Problem description:
Given the material below, return only the lines starting at the line with "101 16 8.41" and ending at the line with "268 405 3512", exactly as they appear.

The input:
━━━

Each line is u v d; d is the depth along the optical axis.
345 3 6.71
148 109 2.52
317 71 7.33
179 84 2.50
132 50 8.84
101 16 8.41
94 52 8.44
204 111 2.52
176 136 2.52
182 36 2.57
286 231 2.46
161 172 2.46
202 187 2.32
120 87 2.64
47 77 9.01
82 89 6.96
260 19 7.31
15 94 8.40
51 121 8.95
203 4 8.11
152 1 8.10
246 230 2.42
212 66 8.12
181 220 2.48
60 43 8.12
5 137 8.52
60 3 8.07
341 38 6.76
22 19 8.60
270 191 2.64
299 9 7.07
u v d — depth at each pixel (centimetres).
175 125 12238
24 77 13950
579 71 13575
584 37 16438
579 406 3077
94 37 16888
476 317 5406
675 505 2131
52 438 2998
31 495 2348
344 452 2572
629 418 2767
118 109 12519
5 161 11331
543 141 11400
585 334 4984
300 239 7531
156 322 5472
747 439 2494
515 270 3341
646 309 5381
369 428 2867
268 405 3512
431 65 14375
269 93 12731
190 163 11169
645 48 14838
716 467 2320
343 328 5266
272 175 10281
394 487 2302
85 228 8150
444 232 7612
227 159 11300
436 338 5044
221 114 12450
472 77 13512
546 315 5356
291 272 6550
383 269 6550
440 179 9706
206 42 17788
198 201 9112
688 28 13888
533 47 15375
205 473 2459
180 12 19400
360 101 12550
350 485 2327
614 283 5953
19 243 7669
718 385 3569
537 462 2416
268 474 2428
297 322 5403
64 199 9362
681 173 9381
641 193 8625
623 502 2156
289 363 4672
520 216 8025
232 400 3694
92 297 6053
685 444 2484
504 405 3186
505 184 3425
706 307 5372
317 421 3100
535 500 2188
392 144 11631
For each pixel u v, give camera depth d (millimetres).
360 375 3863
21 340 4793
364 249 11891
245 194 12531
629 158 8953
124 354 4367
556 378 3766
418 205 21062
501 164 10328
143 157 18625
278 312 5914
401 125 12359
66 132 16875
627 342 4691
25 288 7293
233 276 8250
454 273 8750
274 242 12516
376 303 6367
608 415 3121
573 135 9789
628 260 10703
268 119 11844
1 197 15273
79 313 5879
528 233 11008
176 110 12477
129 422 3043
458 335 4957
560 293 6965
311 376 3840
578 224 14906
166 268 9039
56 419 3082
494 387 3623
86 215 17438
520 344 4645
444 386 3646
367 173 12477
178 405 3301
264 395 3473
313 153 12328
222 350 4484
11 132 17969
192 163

━━━

Answer area:
101 16 8.41
94 52 8.44
204 111 2.52
176 136 2.52
182 36 2.57
286 231 2.46
161 172 2.46
202 187 2.32
120 87 2.64
47 77 9.01
82 89 6.96
260 19 7.31
15 94 8.40
51 121 8.95
203 4 8.11
152 1 8.10
246 230 2.42
212 66 8.12
181 220 2.48
60 43 8.12
5 137 8.52
60 3 8.07
341 38 6.76
22 19 8.60
270 191 2.64
299 9 7.07
u v d — depth at each pixel (centimetres).
175 125 12238
24 77 13950
579 71 13575
584 37 16438
579 406 3077
94 37 16888
476 317 5406
675 505 2131
52 438 2998
31 495 2348
344 452 2572
629 418 2767
118 109 12519
5 161 11331
543 141 11400
585 334 4984
300 239 7531
156 322 5472
747 439 2494
515 270 3341
646 309 5381
369 428 2867
268 405 3512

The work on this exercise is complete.